[EXERCISE DETAILS] For each line of the data below, copy it if it holds the word "Training".

┏━━

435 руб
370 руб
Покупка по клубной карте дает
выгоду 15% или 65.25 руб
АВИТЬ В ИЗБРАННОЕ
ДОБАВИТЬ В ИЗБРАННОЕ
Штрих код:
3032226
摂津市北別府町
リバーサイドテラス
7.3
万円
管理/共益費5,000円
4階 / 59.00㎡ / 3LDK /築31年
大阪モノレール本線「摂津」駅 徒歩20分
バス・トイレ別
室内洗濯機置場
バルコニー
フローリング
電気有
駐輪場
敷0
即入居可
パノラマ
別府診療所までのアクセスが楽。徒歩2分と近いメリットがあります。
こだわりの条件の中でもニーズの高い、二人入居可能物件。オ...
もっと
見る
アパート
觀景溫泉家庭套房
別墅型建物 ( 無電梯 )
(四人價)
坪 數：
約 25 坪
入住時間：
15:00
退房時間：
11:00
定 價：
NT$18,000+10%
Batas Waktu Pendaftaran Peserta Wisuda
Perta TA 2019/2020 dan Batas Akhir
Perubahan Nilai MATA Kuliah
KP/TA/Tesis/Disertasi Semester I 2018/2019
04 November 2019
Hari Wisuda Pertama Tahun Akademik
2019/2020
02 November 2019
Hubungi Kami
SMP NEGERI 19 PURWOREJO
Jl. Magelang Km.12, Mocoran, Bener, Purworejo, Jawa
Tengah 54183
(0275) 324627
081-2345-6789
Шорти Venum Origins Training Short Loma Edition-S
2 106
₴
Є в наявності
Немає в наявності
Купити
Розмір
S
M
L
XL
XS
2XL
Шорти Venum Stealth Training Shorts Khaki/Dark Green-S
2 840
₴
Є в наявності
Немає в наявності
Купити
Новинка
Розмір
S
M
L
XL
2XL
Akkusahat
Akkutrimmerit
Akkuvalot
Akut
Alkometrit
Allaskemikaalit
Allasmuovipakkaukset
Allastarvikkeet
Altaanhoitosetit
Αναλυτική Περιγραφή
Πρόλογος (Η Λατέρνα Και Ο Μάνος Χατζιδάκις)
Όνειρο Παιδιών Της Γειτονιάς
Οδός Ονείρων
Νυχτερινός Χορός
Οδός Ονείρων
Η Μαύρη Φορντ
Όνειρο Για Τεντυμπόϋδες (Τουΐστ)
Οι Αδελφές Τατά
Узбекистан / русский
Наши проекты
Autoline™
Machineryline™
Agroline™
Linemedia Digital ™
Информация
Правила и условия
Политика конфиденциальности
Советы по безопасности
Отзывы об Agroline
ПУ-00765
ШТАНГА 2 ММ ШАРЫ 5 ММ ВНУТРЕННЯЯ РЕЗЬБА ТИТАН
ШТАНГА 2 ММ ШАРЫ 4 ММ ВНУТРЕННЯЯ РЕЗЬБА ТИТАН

┗━━

[EXERCISE ANSWER]
Шорти Venum Origins Training Short Loma Edition-S
Шорти Venum Stealth Training Shorts Khaki/Dark Green-S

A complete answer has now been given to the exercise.